# 97 Sentra, Check Engine Light: P0440, P0446



## Guest (Jun 19, 2003)

Check Engine Light goes on shortly everytime after I add #87 gas. It went off after I added #91 last time, but came back again after #89 gas this time.

Checked the codes: P0440(Evaporative Emission Control System Malfunction) and P0446(Evaporative Emission Control System Vent Control Circuit Malfunction).

What can I do to this probelm? Have to use Premium gas all the time? or there is some problem with this car?
It's a 1997 Nissan Sentra GXE, 82K miles.
Thanks!


----------



## Nostrodomas (Jun 15, 2002)

Yea its gonna be a problem once you go to get your car smoged. The evap system is a pita. I just ended up taking it to the dealership. 
But other than that, it wont cause harm to your car, just to the air.


----------



## Guest (Jun 20, 2003)

50% of the time all you need is a new gas cap.... )


----------



## AnthMC (Jan 4, 2003)

Sometimes it is the gas cap and it could also be the sensor under the hook, thinking you taking in more air than you should. My friend has a 98 200sx and has had his engine light on for well over a year and half lol, but he took the bottom of his air filter off..... Don't ask why and its just running the engine to the ground... oh well some people just don't appriate hahaha. I haven't ever had my light on in my '99 Sentra even after a few mods.


----------



## Guest (Jul 14, 2003)

I've had the same trouble codes. Still got my light on. While back I dropped my gas cap while fillin up. It was after that I started getting these problems. Think that's the cause?


----------



## Ninety-Nine SE-L (May 5, 2002)

true, try a new gas cap first. The gas cap must make a proper seal or else you're releasing unburnt fumes. When you remove your gas cap, do you hear alot of pressure release from the tank?


----------



## Guest (Jul 14, 2003)

Yes. When I unscrew my gas cap I can hear alot of presure release. Good or bad?


----------



## Ninety-Nine SE-L (May 5, 2002)

good. The fuel in the tank naturally vaporizes into a gas within the tank. Since unburnt fumes are more harmful to the atmosphere than burnt fumes, the car has an EVAP system. The Evap system periodically purges the tank of the fumes and empties it into the intake manifold so it can be burnt. 

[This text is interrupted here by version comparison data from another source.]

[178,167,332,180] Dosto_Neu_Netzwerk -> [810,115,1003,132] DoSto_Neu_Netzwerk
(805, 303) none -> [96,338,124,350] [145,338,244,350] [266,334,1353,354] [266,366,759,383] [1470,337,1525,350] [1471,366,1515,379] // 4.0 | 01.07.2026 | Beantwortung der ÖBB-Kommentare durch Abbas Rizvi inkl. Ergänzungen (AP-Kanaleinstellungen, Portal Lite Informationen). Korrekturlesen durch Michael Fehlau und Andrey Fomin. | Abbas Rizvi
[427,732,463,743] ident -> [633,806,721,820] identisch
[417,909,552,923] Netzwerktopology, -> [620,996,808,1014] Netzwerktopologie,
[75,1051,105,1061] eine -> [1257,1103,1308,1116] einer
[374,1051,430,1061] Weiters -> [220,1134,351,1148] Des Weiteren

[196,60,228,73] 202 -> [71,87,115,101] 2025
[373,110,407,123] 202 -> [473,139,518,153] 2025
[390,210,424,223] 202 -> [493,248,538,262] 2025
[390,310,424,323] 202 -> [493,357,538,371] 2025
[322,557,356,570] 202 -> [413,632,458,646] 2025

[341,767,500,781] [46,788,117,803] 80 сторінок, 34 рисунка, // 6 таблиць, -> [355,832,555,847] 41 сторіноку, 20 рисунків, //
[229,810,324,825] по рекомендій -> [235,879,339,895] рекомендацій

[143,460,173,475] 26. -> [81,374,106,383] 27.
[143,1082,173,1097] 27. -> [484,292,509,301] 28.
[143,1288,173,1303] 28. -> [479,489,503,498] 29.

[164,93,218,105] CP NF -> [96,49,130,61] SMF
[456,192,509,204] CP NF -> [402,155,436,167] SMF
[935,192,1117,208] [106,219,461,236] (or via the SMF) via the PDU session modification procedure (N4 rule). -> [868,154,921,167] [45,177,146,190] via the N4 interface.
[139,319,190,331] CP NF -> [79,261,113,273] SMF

If the gas cap is bad, the fumes will leak out of the tank full time. This means the pressure cannot build up and the EVAP is sensing that there is nothing to purge from the tank.

Any properly sealed fuel tank will have built up pressure inside. So when you open the gas cap, there should be a big pressure release. If there is no pressure release when you open the cap, chances are, there is a leak in the tank (most likely a bad cap)


----------